We ran an Eid festival years before but decided to turn it into a cultural festival. We already run a trust-building programme, HumanKind, so that was one of the underlying factors for the festival. We were aiming to build bridges and bring the community together in a more inclusive event.

We wanted to offer something that embraces every community, faith and culture but also wanted the core of it to be true to the Eid festival, as it’s 10 days after Eid.

This is the second year we’ve put on the cultural Festival and it’s grown and has become better. More of the community is coming down and being a part of it.

What Karima wanted to do this year was promote and support local talent, not only did we have Zara, but we had Aaminah, Taheer Mahmood and Mikhaael Mala.”

As well as having local artists perform, there was the infamous Nana G puppet show, rides, box fit, football for kids as well as great speeches from Dr Musharraf and the rest of the Karimia team.

The event was organised by Karimia Institute, a non-profit community organisation that aims to empower, educate and guide Muslims.
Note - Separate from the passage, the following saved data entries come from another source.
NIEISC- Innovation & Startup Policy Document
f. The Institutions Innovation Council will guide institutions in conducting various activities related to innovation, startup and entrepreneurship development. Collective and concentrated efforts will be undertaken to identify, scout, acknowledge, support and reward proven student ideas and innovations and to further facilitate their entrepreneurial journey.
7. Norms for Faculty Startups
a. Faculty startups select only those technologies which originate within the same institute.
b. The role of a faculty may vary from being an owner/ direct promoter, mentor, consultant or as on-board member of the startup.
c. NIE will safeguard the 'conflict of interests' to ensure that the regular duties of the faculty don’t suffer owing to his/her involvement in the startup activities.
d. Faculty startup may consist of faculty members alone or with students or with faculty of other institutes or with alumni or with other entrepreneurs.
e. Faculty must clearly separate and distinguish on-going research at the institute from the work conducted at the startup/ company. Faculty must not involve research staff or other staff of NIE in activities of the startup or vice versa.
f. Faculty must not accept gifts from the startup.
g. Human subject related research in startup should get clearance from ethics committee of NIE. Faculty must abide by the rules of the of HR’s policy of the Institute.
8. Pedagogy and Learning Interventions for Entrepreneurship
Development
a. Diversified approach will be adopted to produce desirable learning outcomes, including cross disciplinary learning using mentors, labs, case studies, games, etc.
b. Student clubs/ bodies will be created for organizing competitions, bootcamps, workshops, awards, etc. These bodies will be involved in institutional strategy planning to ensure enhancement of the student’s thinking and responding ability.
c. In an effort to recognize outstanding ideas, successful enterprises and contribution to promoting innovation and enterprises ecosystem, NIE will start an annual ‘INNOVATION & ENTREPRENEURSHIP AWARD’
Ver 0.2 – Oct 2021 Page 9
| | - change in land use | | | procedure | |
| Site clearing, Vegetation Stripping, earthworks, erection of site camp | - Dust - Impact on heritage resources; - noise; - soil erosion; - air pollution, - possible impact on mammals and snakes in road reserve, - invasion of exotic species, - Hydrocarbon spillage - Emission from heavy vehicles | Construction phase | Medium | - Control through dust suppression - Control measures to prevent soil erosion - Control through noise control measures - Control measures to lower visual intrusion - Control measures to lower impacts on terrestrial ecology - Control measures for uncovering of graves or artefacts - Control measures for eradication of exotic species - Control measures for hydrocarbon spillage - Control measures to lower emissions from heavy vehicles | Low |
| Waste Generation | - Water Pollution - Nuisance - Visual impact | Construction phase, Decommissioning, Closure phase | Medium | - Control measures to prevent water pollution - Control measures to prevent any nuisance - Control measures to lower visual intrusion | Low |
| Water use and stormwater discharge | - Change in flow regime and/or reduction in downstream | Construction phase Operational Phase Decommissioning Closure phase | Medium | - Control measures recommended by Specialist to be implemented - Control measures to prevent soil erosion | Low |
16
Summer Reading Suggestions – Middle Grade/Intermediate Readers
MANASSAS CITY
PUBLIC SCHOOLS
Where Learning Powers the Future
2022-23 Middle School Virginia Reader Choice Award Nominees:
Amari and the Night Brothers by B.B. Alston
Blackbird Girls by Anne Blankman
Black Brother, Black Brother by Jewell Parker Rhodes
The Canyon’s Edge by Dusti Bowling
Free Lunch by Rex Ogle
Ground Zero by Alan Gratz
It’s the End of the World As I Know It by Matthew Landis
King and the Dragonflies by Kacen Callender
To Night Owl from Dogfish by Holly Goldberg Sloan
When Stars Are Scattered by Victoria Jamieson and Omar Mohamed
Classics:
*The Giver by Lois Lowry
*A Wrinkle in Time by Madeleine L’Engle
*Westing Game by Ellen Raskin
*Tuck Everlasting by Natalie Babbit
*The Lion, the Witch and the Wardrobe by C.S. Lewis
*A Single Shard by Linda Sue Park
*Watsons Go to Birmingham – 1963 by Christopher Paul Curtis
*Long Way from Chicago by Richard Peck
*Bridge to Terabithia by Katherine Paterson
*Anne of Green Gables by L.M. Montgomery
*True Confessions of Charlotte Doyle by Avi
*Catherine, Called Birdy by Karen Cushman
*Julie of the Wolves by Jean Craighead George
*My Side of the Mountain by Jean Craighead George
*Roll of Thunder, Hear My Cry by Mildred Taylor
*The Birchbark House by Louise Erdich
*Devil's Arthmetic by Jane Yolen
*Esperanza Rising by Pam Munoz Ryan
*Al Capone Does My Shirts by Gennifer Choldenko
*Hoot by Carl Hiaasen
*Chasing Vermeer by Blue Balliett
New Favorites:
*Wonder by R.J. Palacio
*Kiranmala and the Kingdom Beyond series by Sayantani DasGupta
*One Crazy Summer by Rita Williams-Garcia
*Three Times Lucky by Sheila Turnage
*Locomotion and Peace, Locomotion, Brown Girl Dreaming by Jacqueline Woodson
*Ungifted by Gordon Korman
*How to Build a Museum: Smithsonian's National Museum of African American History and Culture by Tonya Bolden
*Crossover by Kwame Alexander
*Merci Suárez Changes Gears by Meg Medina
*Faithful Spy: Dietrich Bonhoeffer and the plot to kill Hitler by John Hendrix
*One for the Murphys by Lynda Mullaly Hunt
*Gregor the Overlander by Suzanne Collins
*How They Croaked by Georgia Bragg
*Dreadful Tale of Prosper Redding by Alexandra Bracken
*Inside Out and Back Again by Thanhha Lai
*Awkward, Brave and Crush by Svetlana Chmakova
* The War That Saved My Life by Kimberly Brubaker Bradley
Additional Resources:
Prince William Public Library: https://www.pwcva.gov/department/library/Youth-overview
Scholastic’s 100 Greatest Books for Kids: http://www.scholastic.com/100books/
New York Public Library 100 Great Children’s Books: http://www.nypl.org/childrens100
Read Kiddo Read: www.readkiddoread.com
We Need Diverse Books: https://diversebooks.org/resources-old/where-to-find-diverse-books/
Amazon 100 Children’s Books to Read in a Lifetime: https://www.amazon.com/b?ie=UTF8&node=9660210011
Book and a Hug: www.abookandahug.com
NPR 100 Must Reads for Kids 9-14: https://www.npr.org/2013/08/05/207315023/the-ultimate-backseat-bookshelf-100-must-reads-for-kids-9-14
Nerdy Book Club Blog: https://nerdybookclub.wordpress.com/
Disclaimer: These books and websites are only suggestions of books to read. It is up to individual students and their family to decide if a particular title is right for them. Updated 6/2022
They aim to help individuals and families learn life skills, and develop moral and spiritual values through education, worship and recreation.

They are a central hub in Nottingham, acting not just as a Mosque but as a religious and educational institution for adults and kids alike.

The Cultural Festival is just one initiative launched by the organisation to build bridges between the community. They have also recently relaunched their trust-building project, HumanKind.

The project aims to bring the community together, embrace one another’s cultural and spiritual differences as well as realise we’re not so different to one another as we may think. To read more about HumanKind, click here.

As for the festival, we’ll see you again next year!